Es ist eine klare Entscheidung: Mit 86,2 Prozent hat die Stimmbevölkerung im Schweizerischen Kanton Tessin am 30. Oktober 2022 Ja zu einem neuen Artikel in der Kantonsverfassung gesagt. Darin wird die Lingua italiana dei segni (Italienische Gebärdensprache) offiziell anerkannt. Von einem „Freudentag“ schreibt der Schweizerische Gehörlosenbund in einer Mitteilung vom Sonntag. So sei ihre Sprache nun im Tessin rechtlich anerkannt – was gerade im Hinblick auf die Chancengleichheit einen wichtigen Schritt darstelle, so die Organisation. Eine Maßnahme, auf die die Gehörlosengemeinschaft und der Schweizerische Gehörlosenbund, der sich seit Jahren dafür einsetzt, schon lange gewartet haben.
Der Kanton Tessin ist nach Genf und Zürich der dritte Kanton, der einen Weg zur Anerkennung der Gebärdensprachen einschlägt. Der Schweizerische Gehörlosenbund wird sich umgehend dafür einsetzen, dass diese Anerkennung nicht nur auf dem Papier steht, sondern in der Praxis umgesetzt wird, um die Gleichberechtigung der gehörlosen Menschen zu gewährleisten.

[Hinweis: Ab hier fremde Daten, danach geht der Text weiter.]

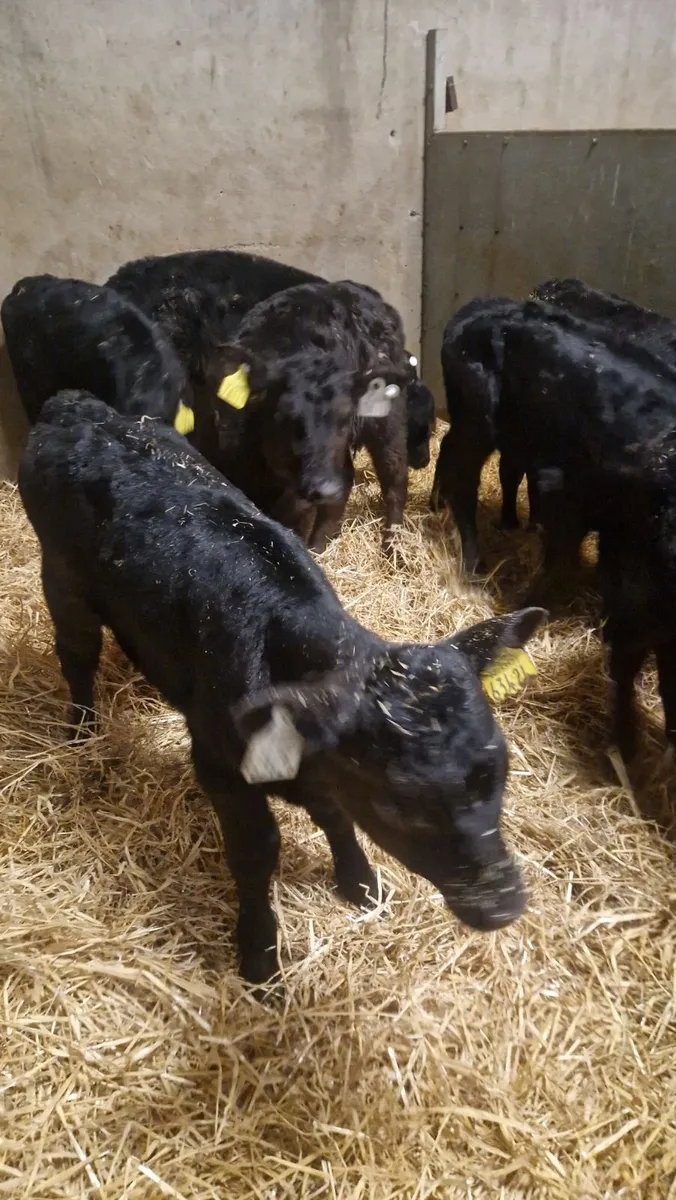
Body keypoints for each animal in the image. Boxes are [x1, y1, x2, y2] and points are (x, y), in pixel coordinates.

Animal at [19, 390, 547, 988]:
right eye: (400, 803)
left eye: (497, 769)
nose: (503, 905)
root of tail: (76, 406)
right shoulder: (220, 765)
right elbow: (256, 852)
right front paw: (259, 953)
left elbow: (335, 814)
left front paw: (360, 882)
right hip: (61, 578)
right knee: (76, 654)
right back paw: (82, 735)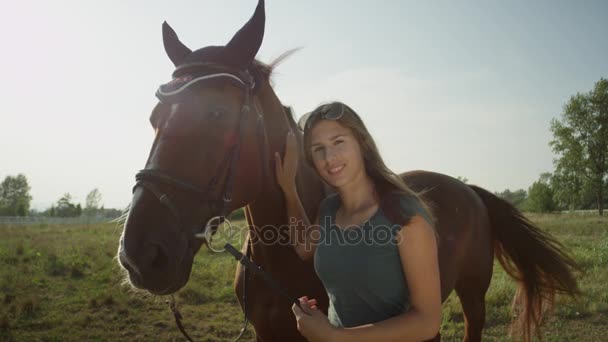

Auf Bundesebene gibt es auch Anstrengungen: Im Nationalrat wurde im Sommer ein entsprechender Vorschlag überwiesen und der Bundesrat hat sich jüngst zur Thematik geäußert. Seiner Ansicht nach ist eine rechtliche Anerkennung „nicht zwingend“ notwendig, die bestehenden Ansätze könnten vielmehr im Sinn einer „tatsächlichen Anerkennung“ der Sprache und Kultur der Gehörlosen weiterentwickelt und gefördert werden, wie z.B. über einen Rahmen der Behindertenpolitik des Bundesrats.
In der Schweiz leben etwa 10.000 Menschen, die von Geburt an taub sind. Viele von ihnen benutzen eine der drei in der Schweiz verbreiteten Gebärdensprachen: die Deutschschweizer Gebärdensprache (DSGS), die Langue des signes française (LSF) und die Lingua italiana dei segni (LIS). Allerdings ist hierzulande weder auf Verfassungs- noch auf Gesetzesebene eine Gebärdensprache explizit erwähnt, im Gegensatz zu den meisten europäischen Staaten.